Previous studies have reported increased rates of social difficulties in children treated by haematopoietic cell transplant (HCT). This study assessed social functioning in children with congenital immunodeficiency treated by HCT and investigated two potential underlying mechanisms that may explain social difficulties: executive function skills and physical appearance. In total, 31 children (8–16 years of age) were assessed on measures of social functioning and peer relationships, executive function and physical appearance. Results were compared with a control group of 31 healthy children, matched for age, gender, ethnicity and cognitive ability.
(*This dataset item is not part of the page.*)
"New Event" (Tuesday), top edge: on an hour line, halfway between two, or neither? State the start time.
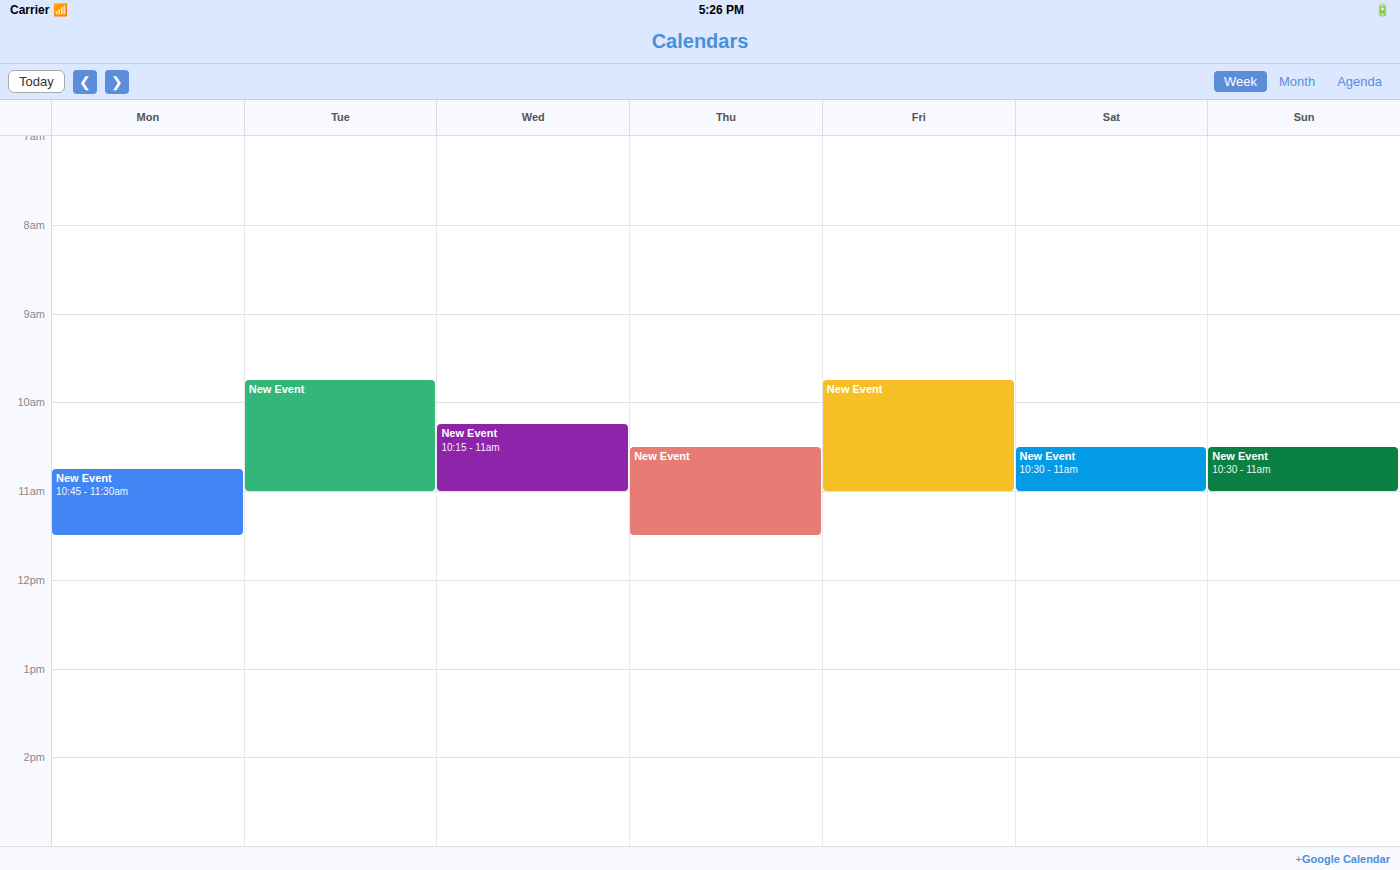
9:45 AM -- neither: three quarters of the way from the 9 AM line to the 10 AM line.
Parent, teacher and self-report data were collected. HCT survivors were described by parents and teachers, but not by themselves, as experiencing more difficulties with social functioning than the control group. Executive function was not associated with social functioning. However, an objective measure of physical appearance was significantly associated with social functioning. Results suggest that children treated by HCT for congenital immunodeficiency do experience significant difficulties in social functioning, not solely accounted for by below average intelligence. These difficulties are associated with physical appearance, but not with executive functional skills. This has clinical implications for identifying and treating children at increased risk of difficulties with social functioning.